'It's time the established fast-car makers gave us all something to look forward to.'
Dickie questions whether the established manufacturers are doing enough to adapt to the future of sports cars...
In these increasingly ‘connected’ times, the notion of filling a big metal shed with new cars and expecting the world to come seems bewilderingly out of step. Thankfully, actually being able to touch, smell, sit in and step back to admire hundreds of new cars ensures reality remains infinitely preferable to vicarious virtual viewing.
And so the 88th Geneva motor show. Of course, by the time you read this column it will be a distant memory, those glossy show stand images scattered across forgotten areas of Twitter and Instagram like windblown confetti the day after a wedding.
Motor shows always remind me I’m not a proper journalist. That’s to say, I’ve never been a worker bee gathering news, or the publishing grandee who spends their show striding from stand to stand to talk knowingly about market share and platforms with a car boss in a suit.
On the infrequent occasions I attend a motor show it’s the vibe I feel when I walk in the huge show hall that’s the more telling barometer. This year’s show was confident.
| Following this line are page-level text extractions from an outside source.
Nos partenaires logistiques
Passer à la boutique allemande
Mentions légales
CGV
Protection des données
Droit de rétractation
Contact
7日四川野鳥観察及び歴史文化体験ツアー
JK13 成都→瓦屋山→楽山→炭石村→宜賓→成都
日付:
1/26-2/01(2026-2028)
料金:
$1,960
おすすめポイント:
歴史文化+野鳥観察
Not brimming with the swagger of some years, but focused and impressive. Inevitably, electrification was front and centre, with a smattering of hybrids for good measure. It felt like the big players had committed to a coherent next-gen plan. We’ve been right to be sceptical about electric cars, but now that battery technology has become fit for purpose, automotive engineers and designers are able to do what they do best: creating advanced, credible, capable and desirable cars that move the game on.
Jaguar Land Rover’s colossal PR and marketing effort propelled the I-Pace into our consciousness well before the Geneva show. I’ve yet to drive it, but from what I saw at Geneva, it deserves to be the model that finally gives Jaguar a true identity and sense of purpose. It’s head and shoulders above the rest of the range looks-wise, and the technology pushes it to the forefront, rather than perennially being two steps behind Ze Germans. This is Jaguar’s Big Opportunity. I hope it manages to run with it.
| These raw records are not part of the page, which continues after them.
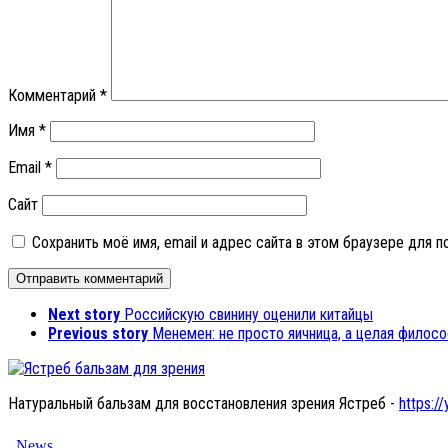
Комментарий
*
Имя
*
Email
*
Сайт
Сохранить моё имя, email и адрес сайта в этом браузере для
Next story
Российскую свинину оценили китайцы
Previous story
Менемен: не просто яичница, а целая филос
Натуральный бальзам для восстановления зрения Ястреб -
https://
Continuing the electric theme, an undoubted star was the Lagonda Vision Concept. Yes, it’s wild in the best tradition of show cars, but it’s far more than a fantastical dream. Settling into the Lagonda, I was childishly excited at the idea of travelling in it rather than actually driving it, and never gave the lack of a piston engine a second thought. Given its objective and target customer, you’d have to say AML absolutely nailed it. It’s ironic that the pace of technological change seems slowest in the fastest echelon of all: the supercar. It’s a breed Geneva has always championed, and true to form, this year’s exhibition floors were littered with gratuitously quick, powerful, explicit-looking machines.
Park a Ferrari 488 Pista or Porsche’s Gen 2 991 GT3 RS outside my house and I’d be all over either of them. But in an environment where there was a very obvious revolution going on in the wider industry, cars that I have long held dear as my own pinnacles of piston-engined performance suddenly seemed predictable, fractional and possibly somewhat pointless evolutions.
And the hypercars? At one end of the scale you had the Bugatti Chiron Sport – a lighter (though still lardy), firmer, sharper and more expensive manifestation of the billionaire’s favourite behemoth. At the other you had Aston Martin’s Valkyrie AMR Pro – the limited-edition-of-25, 1000kg/1100bhp/1000+kg of downforce, track-only version of Aston and Adrian Newey’s insane road car. The colour scheme did it no favours, but the elegance of its extraordinary aerodynamics made a certain other high-downforce British hypercar look like it was built by bricklayers.
The Valkyrie will surely be the zenith of petrol-engined hypercars, but Rimac’s C Two made the rest look like dinosaurs: 1888bhp, 0-62mph in sub-1.9sec, 0-100 in just over 4sec, 258mph top speed, 400-mile range and claimed Level 4 (essentially driverless) autonomy. That Rimac is a highly credible, cutting-edge doer, makes this car not just mind-blowing, but believable.
My love of the internal combustion engine is instinctive and, I suspect, eternal, but even I’m becoming frustrated at the time it’s taking for cars like 911s, M4s and even hot hatchbacks to have their Rimac moment. We passed the beginning of the end for petrol-powered performance cars years ago. Geneva 2018 gave us the first concrete signs electric cars have progressed beyond the end of the beginning, but the incumbent high performance marques seem stubbornly behind the curve. We know the boffins in Stuttgart, Maranello, Gaydon, Woking, Munich and Tokyo are working on solutions, but the pace of change is dizzying. I’m tired of feeling disengaged from the future. Time the established fast-car makers gave us all something to look forward to.